Let $(C[0, 1], d_∞)$ be the metric space of continuous functions on $[0, 1]$ , where the distance function is defined by $$d_∞(f,g)= \sup_{x\in [0,1]}|f(x)-g(x)|$$
Consider the function $T:(C[0, 1], d_∞)\rightarrow (C[0, 1], d_∞)$ defined by
$$(Tf)(x):=\int_{0}^{x}f(t)dt$$
Prove that $T$ is not a contraction, i.e. there does not exist $0 < K < 1$ such that
$$d_∞(Tf,Tg)\leq K\cdot d_∞(f,g)$$ holds for any $f, g ∈ C[0, 1]$ .
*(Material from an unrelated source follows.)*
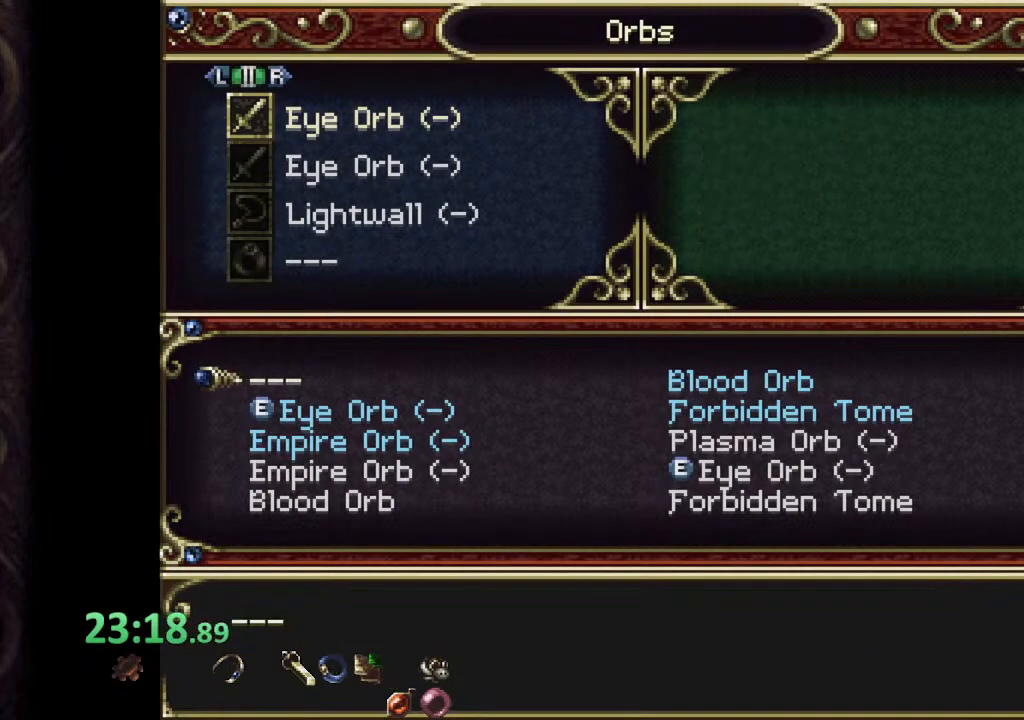
{"dt_ms": 500, "buttons": [], "left_stick": "center", "right_stick": "center", "events": [[100, "left_stick", "down"], [450, "left_stick", "center"]]}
Well, this problem asks to prove it, but I could disprove it (in a wrong way, but I don't know what is wrong).
My solution
- $d_∞(Tf,Tg)= \sup_{x\in [0,1]}|Tf(x)-Tg(x)|= \sup_{x\in [0,1]}|\int_{0}^{x}f(t)dt-\int_{0}^{x}g(t)dt|= \sup _{x\in [0,1]}\left | \int_{0}^{x}\left \{ f(t)-g(t) \right \}dt \right |$
Then, for some $a\in [0,1]$, $\sup _{x\in [0,1]}\left | \int_{0}^{x}\left \{ f(t)-g(t) \right \}dt \right |=\left | \int_{0}^{a}\left \{ f(t)-g(t) \right \}dt \right |$
- $d_∞(f,g)= \sup_{x\in [0,1]}|f(x)-g(x)|$
Then, for some $b\in [0,1]$, $\sup_{x\in [0,1]}|f(x)-g(x)|=|f(b)-g(b)|$
Note that for some partition $P$, $$d_∞(Tf,Tg)= \left | \int_{0}^{a}\left \{ f(t)-g(t) \right \}dt \right |\leq \int_{0}^{a}\left | f(t)-g(t) \right |dt=U(|f-g|)=U(|f-g|,P)$$ $$=\sum_{k=1}^{n}(t_{k-1}-t_{k}) \sup_{x\in [t_{k-1},t_{k}]}\left | f(x)-g(x) \right |\leq a\left | f(c)-g(c) \right | \; \text {for some c}\in [0,a]$$ $$\leq a\left | f(b)-g(b) \right |= a d_∞(f,g)$$
Thus, there exist $K$ since $a$ is arbitrary number in $[0,1]$
Why this is a wrong disproof?
P.S. I haven't learned about the Banach space (which I've seen in other proof.)